To the best of our knowledge, this is the first prospective study that evaluated the incidence of GBS in water samples and from swabs from Mikvehs’ walls. There has been a constant increase in the prevalence of group B streptococcus carrier status in Israel, from around 3% in the 1980s reaching up to 17% in 2010 , and continuing to rise to 22% from 2010 to 2016 . In contrast to the large increase in the prevalence of GBS carriers, the prevalence of early-onset sepsis (EOS) due to GBS among the babies born to mothers with a risk factors for EOS decreased from 0.71/1000 births to 0.52/1000 births, and from 0.33/1000 births to 0.18/1000 births in 2016 among the babies without a maternal risk factor for EOS . Concerns about a correlation between the increase in GBS carriers and maternal ritual bathing in mikvehs have risen since Drai-Hasid et al.’s publication . In contrast to the former study by Drai-Hasid et al., who suggested an association between ritual immersion in Mikvehs and GBS carriership according to a cross-sectional survey from 436 parturient Jewish women from Jerusalem, we in a prospective manner, tested cultures for GBS in the Mikvehs and not the GBS status of the mothers. Our systematic search of the published literature in PUBMED failed to yield any other report on this issue. Although the numbers of sampling were small (the Religiousness and holiness of the places prevented us from taking more samples in different time points) the strength of the study was the prospective methods which the data were collected.

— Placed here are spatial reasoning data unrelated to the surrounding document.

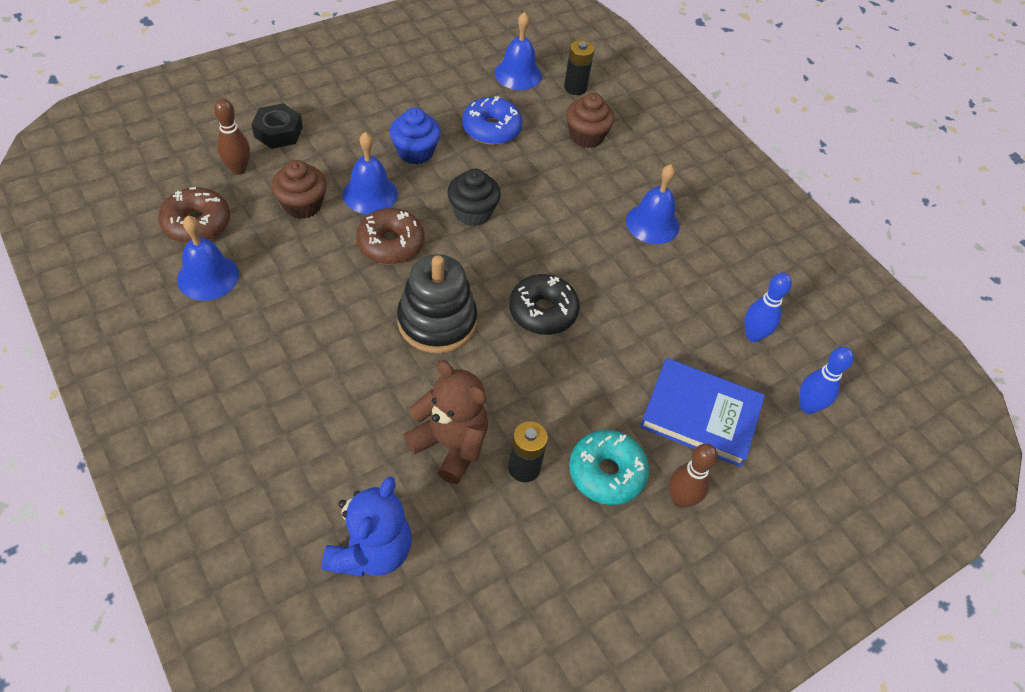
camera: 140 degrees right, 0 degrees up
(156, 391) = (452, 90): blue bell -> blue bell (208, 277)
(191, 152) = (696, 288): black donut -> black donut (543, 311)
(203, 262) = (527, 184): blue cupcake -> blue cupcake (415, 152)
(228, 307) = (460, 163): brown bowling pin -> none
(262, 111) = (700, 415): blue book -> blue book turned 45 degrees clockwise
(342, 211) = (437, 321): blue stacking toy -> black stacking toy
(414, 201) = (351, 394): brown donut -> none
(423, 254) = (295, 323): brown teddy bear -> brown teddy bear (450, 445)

The results of our current investigation raise the possibility that there is no association between ritual immersions in mikvehs to GBS carriers among the women who attended them. The routine use of a chloride substance for sanitizing the mikveh pools is probably responsible for the eradication of GBS.
We acknowledge Esther Eshkol, MA, whom provided assistance in preparing and editing the manuscript.